The single time-step workflow for an OSE experiment within a single step is slightly simpler than the OSSE equivalent as DART handles less of the process. Like the OSSE case, the namelist and preprocessed observation source files are input to all other DART programs. In the OSE case, however, the user must provide an obs converter that will output a obs_seq.out file. There are many DART utilities to make this process easier, but for the OSE case the obs_seq.out file is ultimately the user’s responsibility (to avoid duplicating effort, see the list of existing observation types in Important capabilities of DART). Here, the option to run with one file for each ensemble member is demonstrated. There are k ensemble members used as input to filter, which also outputs k members for the prior and posterior. The obs_seq.final and obs_diag_output.nc are used in the same way as in the OSSE case. The names of the input files and output files can be controlled by the user through the filter_input_list.txt and filter_output_list.txt files, which can contain the user-specified list of the ensemble input or output files, respectively.

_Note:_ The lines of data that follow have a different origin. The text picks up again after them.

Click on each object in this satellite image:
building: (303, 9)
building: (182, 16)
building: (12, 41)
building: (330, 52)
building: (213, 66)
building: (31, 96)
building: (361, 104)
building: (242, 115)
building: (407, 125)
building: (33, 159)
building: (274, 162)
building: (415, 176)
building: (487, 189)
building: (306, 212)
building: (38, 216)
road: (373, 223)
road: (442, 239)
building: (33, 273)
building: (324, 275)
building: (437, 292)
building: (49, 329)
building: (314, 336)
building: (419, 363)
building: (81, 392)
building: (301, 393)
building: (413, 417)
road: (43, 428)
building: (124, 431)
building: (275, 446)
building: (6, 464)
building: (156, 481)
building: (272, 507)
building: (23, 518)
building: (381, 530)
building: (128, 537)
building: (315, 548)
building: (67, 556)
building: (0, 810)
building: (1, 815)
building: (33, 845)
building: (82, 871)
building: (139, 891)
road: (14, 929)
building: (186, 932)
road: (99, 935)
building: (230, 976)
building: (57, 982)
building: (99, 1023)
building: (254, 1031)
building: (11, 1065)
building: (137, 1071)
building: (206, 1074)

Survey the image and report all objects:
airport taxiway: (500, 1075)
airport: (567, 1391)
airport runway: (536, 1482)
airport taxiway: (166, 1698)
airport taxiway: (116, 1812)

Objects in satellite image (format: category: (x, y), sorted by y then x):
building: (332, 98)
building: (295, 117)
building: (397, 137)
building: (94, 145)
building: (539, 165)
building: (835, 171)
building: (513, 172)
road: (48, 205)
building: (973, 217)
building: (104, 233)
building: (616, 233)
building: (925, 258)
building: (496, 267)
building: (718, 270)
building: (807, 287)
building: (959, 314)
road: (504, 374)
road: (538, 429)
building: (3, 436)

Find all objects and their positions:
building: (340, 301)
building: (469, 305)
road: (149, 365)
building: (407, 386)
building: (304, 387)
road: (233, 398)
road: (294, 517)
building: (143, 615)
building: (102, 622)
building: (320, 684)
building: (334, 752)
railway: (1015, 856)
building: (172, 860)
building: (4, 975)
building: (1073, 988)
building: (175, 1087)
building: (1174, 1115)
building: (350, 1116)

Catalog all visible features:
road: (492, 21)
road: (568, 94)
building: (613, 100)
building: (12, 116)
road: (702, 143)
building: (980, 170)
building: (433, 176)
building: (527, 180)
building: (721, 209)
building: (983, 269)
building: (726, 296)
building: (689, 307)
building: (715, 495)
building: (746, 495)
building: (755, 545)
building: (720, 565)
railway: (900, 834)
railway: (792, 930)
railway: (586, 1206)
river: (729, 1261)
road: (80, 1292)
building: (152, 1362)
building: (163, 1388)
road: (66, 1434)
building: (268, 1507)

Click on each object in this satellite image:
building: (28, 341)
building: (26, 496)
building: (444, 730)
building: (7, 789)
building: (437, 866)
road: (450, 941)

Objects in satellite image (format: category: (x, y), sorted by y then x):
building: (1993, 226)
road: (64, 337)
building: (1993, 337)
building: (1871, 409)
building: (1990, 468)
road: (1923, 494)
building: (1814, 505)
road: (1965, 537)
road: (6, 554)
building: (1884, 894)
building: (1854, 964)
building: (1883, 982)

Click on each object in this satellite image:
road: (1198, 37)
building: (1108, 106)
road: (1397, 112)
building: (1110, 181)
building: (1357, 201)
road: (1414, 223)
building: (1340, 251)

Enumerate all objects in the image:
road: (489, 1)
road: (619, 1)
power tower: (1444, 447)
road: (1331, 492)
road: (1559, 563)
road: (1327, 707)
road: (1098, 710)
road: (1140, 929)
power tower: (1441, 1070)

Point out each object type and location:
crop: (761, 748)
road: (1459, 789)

Another view of the stages of filter is shown in the following diagram:

As shown here, an ensemble forecast is stored in forecast.nc , to which prior inflation can be applied and stored in preassim.nc. Once assimilation is applied, the output can be stored in postassim.nc, and finally if posterior inflation is applied, the final analysis can be written in analysis.nc . The model forecast will start from the analysis to advance the model in order to start the cycle over again.

Note

The “forecast” will be the same as the “preassim” if prior inflation is not used, and the “postassim” will be the same as the “analysis” if posterior inflation is not used. The stages_to_write variable in the “&filter_nml” section of the input.nml namelist controls which stages are output to file. For a multi-file case, the potential stages_to_write are “input, forecast, preassim, postassim, analysis, output” while for a single file the same stages are available with the exception of “input.”

Note

In the above cycling diagram, there will actually be one file per member, which is not shown here in order to simplify the process.

Important

The decision to store ensemble members as separate files and whether to run an OSSE or OSE are independent. An OSSE can be run with multiple files and an OSE can be run with all ensemble members stored in a single file.